Myths About Columbus

found online by Raymond

 
From The Propaganda Professor:

Another popular traditional misconception is that Columbus encountered a lot of resistance to his proposed explorations because most folks at the time believed the earth was flat, and he would just sail off the edge of it. (Into what?). Not true; the rotundity of the planet had been common knowledge since at least the ancient Greeks. There may have been a few people who believed it to be a big platter floating in space, but probably no more than there are today.

The myth of widespread flat eartherism didn’t even gain traction until about two centuries after Columbus, when Protestants made such an accusation against Catholics.

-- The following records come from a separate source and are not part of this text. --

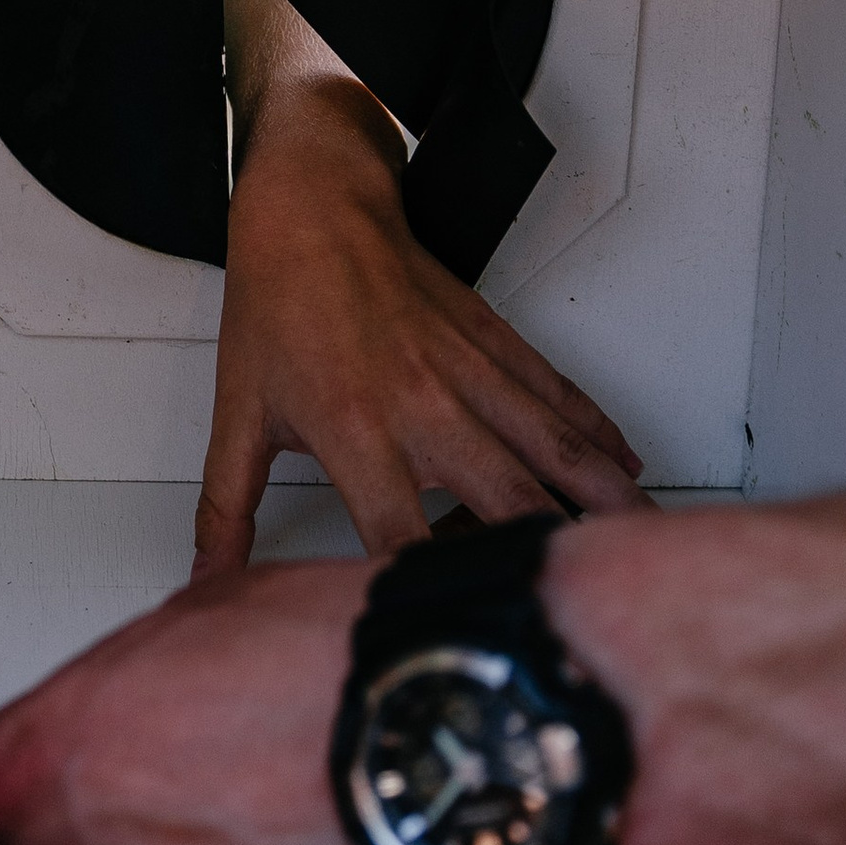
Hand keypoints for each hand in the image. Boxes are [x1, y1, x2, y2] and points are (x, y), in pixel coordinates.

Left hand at [199, 87, 647, 567]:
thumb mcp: (237, 413)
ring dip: (600, 496)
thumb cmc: (274, 305)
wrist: (311, 205)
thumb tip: (205, 583)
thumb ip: (226, 508)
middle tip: (586, 606)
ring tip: (641, 547)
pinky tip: (627, 464)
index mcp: (355, 429)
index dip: (428, 593)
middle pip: (504, 496)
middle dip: (548, 555)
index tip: (452, 639)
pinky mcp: (490, 338)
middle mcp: (422, 403)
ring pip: (550, 443)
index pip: (400, 535)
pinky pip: (554, 391)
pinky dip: (595, 429)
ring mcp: (466, 368)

In the Nineteenth Century, the myth was advanced further by a handful of scientists in not particularly scientific books aimed at making creationists appear even more backward than they really were.

But for the myth relating specifically to Columbus, we can thank Washington Irving of Sleepy Hollow and Rip Van Winkle fame. His 1828 book A History of the Life and Voyages of Christopher Columbus was the literary equivalent of a 1950’s Hollywood biopic, giving Columbus the Parson Weems treatment. Weems, you may recall, was the “biographer” of George Washington who took great liberties with the facts in order to exalt his subject, and may have invented the cherry tree episode . Similarly, Irving inserted an account of a meeting between Columbus and a Spanish commission to consider his proposed voyages, in which the commission objected that the silly navigator believed the earth was (snicker, snicker) spherical, and they couldn’t possibly get behind such a notion. The meeting was apparently real. The objection was not.